Inching closer, he took hold of her hips to caress up and down her outer thighs. “I missed you every day, Elle. I missed laying my head in your lap and hearing the words of comfort you always have for me.” He rested his forehead against her belly, inhaling her scent—peaches and brown sugar. His. “I loved my wife but yours is the lap I wanted to lay in. You’re the one I wanted to tell my dreams to.”

“Get up, Garrett.” She said it so casually.

He dug in, gripping her tighter. “No. Not until you say you’ll be my wife.”

“Get up, Garrett.”

“No, you have to marry me, Elle.”

“And I’m telling you.” She unleashed a breathtaking smile. “Get up, Garrett.”

“Yeah?”

“Yes.” Holding out her hands to him she helped him off the ground. Garrett took hold of her fingertips and yanked her to him, crushing her in a kiss.
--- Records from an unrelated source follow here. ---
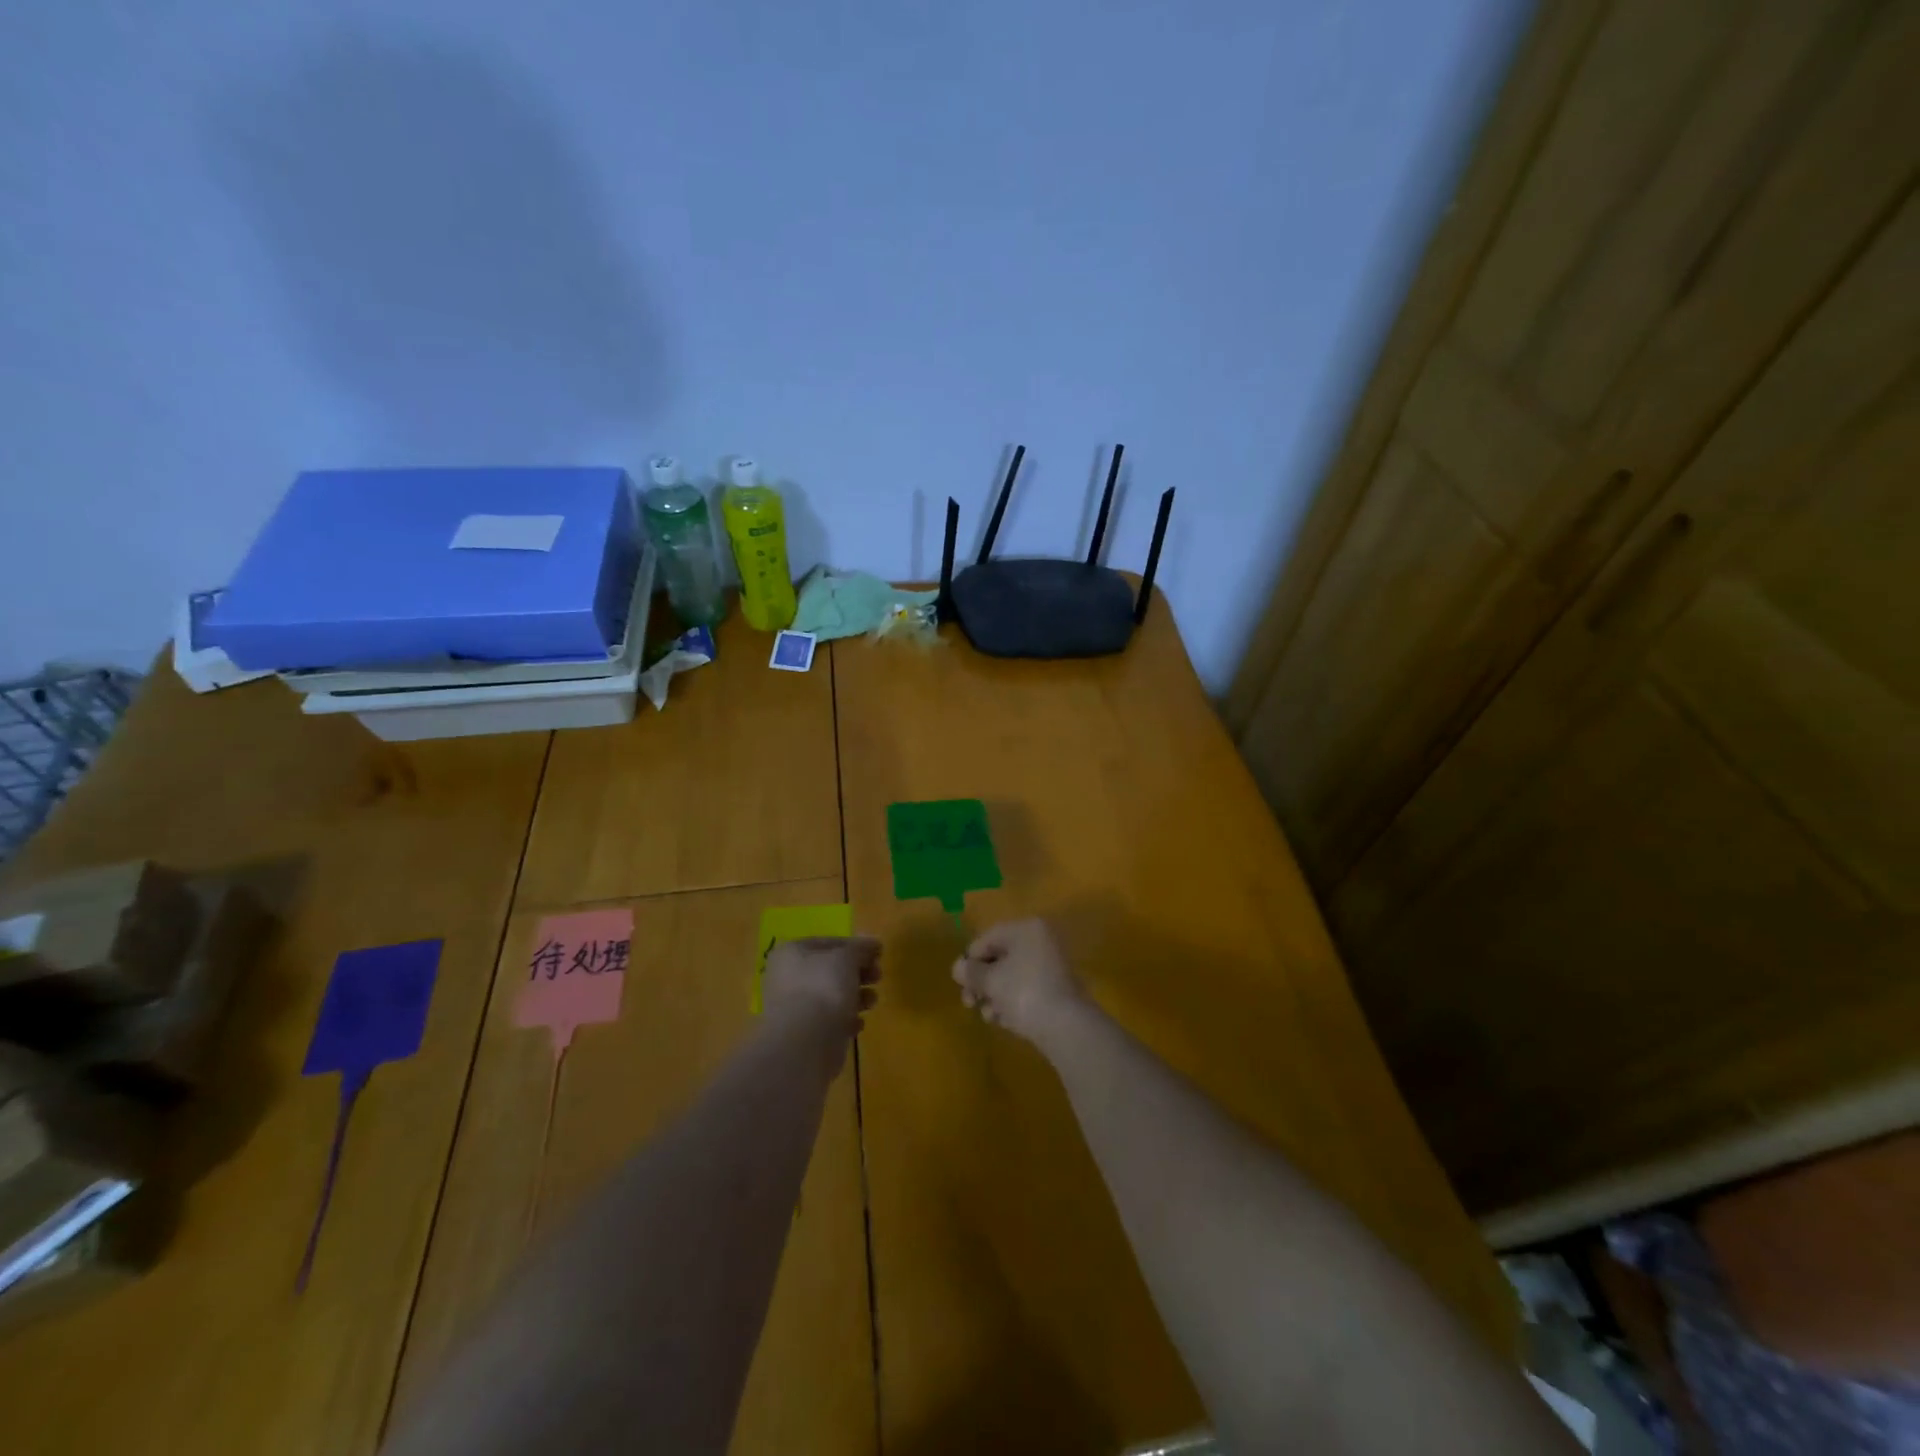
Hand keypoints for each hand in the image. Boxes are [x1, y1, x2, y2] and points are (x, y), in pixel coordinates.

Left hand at [763, 937, 880, 1038]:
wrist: (805, 1042)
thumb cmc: (823, 987)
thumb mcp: (847, 957)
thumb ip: (861, 948)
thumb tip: (873, 943)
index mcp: (791, 952)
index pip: (828, 943)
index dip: (855, 946)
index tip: (877, 953)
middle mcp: (787, 977)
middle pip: (830, 969)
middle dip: (858, 972)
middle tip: (878, 976)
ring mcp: (794, 1007)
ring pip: (831, 995)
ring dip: (856, 996)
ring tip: (872, 1001)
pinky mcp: (804, 1033)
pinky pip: (829, 1020)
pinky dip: (845, 1019)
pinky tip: (858, 1024)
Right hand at [952, 919, 1088, 1045]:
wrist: (1066, 1026)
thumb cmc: (1024, 992)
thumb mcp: (990, 981)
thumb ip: (970, 972)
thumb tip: (957, 968)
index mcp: (1026, 929)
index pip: (987, 938)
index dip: (969, 960)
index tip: (959, 983)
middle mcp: (1040, 941)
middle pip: (999, 958)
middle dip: (981, 982)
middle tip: (969, 1003)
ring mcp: (1051, 965)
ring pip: (1011, 977)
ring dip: (994, 996)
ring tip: (989, 1016)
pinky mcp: (1056, 989)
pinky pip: (1025, 990)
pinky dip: (1011, 1003)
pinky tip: (1003, 1021)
“Yes!” Nox yelled in the background.

Sheriff Stan the Exterminator married them right there and then, in the backyard of Averdeen Manor, with the scent of peaches on the breeze. Jules and Cash stood up as maid of honor and best man. Gran lit their unity candles, and Nox gave Lennox two roses, one from him, the other as a stand in for Paolo. Lennox cried a little.

Afterward Garrett twirled his wife on the makeshift dance floor of their back porch. His Elle had truly become his. He kissed her breathless, holding on to her for life because without her, life didn’t mean as much. Garrett couldn’t believe he’d been graced enough to marry the love of his life—twice.

As he and Lennox danced he caught sight of Gran and Nox. They exchanged a fist bump. “Nicely done, grandson,” Gran said.

“Good job, Grandma,” Nox shot back.

Lennox tapped him on the chest. “Garrett, are you getting the same feeling I am?”